Source extract:
Development and characterization of cores–shell poly(lactide-co-glycolide)-chitosan microparticles for sustained release of GDNF

Abstract The microencapsulation of bioactive neurotrophic factors in biodegradable poly(lactide- co -glycolide) (PLGA) microspheres has been a promising tool in the treatment of various nervous system disorders. However, challenges still exist; the PLGA burst drug release and acidic degradation products often limit clinical application. In this study, cores–shell PLGA-chitosan microparticles (MPs) were fabricated with a single shell of chitosan and multi - cores of PLGA using a re - emulsification method. The glial cell line - derived neurotrophic factor (GDNF) was encapsulated at the PLGA cores of the cores–shell MPs. The cores–shell MPs prepared by different chitosan concentrations showed a rough surface, and the particle mean size varied between 32.3 and 45.2 μm. The fluorescence images indicated that Nile red - stained PLGA microspheres were uniformly distributed in the cores–shell MPs. Compared with PLGA microspheres, the cores–shell MPs were able to reduce the initial burst release of GDNF and neutralize the acidity of PLGA degradation products, which could be modulated by changing the chitosan concentrations. Further differentiation of PC12 cells toward a neuronal phenotype in vitro indicated that the cores–shell MPs were capable of maintaining the bioactivity of GDNF during preparation. Taken together, these findings highlight the possibility of using cores–shell PLGA-chitosan MPs for the sustained release of GDNF, which offers potential applications in nerve injury repair.

Your goal:
Answer these from the microparticle abstract:
(a) What method was used to fabricate the cores–shell PLGA-chitosan MPs?
(b) Between what values did the particle mean size vary?
(c) Which cells were differentiated in vitro to show that GDNF kept its bioactivity?
The material after this text comes from a separate source.

[Stored items]
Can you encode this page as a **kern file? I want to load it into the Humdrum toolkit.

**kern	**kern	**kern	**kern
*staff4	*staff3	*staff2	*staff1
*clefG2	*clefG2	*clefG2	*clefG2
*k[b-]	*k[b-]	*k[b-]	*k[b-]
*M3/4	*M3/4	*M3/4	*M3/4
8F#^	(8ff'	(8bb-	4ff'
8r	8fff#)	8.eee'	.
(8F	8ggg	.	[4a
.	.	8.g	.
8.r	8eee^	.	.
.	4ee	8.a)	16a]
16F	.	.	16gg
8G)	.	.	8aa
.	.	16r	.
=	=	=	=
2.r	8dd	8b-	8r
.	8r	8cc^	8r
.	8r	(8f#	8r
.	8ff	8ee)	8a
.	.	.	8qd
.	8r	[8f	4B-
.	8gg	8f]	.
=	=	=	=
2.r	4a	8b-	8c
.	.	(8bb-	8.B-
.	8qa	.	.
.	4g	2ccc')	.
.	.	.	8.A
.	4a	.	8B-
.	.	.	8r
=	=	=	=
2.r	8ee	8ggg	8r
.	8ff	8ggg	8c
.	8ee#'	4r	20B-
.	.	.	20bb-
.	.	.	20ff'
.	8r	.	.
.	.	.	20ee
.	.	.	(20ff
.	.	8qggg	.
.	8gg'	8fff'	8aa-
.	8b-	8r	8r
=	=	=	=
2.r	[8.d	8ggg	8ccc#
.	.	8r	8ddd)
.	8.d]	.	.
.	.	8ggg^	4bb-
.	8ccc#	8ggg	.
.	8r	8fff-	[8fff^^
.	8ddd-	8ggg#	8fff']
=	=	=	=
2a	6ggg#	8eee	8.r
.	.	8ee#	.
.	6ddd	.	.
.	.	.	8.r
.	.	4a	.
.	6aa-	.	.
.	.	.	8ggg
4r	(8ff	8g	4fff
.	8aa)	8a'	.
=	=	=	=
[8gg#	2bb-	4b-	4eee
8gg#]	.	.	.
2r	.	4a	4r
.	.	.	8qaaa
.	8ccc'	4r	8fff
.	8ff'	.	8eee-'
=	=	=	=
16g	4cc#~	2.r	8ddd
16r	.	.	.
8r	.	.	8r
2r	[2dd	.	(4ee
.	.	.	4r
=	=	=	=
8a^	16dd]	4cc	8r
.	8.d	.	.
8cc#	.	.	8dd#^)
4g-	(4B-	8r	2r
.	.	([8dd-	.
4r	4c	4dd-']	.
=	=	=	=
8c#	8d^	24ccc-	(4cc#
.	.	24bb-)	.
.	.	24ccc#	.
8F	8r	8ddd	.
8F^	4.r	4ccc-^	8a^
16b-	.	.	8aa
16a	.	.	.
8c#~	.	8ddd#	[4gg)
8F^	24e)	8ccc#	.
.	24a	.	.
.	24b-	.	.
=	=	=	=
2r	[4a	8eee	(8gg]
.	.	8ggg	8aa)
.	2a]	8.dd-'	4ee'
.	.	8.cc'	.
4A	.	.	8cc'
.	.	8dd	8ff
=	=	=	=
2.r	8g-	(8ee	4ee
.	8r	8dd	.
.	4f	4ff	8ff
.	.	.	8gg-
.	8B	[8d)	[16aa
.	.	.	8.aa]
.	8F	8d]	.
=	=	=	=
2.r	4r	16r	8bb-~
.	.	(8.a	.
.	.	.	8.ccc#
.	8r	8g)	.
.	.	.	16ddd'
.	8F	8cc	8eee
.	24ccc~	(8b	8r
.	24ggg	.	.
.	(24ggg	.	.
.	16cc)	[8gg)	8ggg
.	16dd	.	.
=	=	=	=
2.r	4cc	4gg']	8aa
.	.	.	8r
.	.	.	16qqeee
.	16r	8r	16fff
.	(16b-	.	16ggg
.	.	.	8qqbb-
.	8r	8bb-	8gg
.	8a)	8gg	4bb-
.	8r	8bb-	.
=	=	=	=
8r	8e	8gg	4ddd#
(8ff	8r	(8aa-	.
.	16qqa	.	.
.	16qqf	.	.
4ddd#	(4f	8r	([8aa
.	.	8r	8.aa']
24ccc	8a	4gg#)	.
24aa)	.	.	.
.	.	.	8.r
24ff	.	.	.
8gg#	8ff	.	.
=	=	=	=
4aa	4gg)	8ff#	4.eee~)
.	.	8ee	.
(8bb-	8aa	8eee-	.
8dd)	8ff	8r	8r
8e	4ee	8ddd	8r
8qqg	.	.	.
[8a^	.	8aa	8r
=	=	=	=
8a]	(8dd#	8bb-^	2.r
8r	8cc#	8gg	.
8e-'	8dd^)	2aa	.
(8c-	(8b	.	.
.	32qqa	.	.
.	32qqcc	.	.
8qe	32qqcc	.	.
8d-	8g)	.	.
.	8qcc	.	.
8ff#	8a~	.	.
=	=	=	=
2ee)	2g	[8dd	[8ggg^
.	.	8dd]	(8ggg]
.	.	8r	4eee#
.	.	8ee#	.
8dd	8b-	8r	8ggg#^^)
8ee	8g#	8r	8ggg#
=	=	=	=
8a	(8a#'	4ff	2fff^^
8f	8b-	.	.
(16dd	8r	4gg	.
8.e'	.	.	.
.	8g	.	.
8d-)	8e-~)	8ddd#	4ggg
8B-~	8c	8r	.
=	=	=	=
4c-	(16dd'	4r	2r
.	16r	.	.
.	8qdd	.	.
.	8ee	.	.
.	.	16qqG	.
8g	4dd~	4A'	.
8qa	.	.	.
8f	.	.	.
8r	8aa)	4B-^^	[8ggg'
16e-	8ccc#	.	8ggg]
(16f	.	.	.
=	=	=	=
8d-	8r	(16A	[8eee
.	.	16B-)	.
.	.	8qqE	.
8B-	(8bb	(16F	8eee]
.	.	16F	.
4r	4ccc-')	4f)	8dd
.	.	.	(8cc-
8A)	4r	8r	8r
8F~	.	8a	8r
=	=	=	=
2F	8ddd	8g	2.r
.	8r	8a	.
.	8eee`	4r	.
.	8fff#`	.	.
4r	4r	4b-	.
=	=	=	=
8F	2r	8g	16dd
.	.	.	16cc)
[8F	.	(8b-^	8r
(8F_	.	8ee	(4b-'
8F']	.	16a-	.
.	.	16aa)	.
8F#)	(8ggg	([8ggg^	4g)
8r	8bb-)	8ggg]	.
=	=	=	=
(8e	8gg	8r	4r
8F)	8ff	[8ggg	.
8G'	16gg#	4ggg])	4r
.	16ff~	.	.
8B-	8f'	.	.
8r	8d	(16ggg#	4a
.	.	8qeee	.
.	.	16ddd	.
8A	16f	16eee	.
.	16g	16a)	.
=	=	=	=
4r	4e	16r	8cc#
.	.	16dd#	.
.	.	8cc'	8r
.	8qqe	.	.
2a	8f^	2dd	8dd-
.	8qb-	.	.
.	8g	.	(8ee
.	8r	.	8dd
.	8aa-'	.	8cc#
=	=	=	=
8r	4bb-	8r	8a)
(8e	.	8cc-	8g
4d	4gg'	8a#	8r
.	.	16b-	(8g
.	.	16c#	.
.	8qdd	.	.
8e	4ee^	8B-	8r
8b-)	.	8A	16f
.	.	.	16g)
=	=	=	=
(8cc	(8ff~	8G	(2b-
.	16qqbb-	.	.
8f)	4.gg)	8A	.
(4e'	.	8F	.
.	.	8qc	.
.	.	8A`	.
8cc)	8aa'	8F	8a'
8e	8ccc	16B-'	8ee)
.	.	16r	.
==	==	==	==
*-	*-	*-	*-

Written solution:
(a) A re-emulsification method.
(b) Between 32.3 and 45.2 μm.
(c) PC12 cells.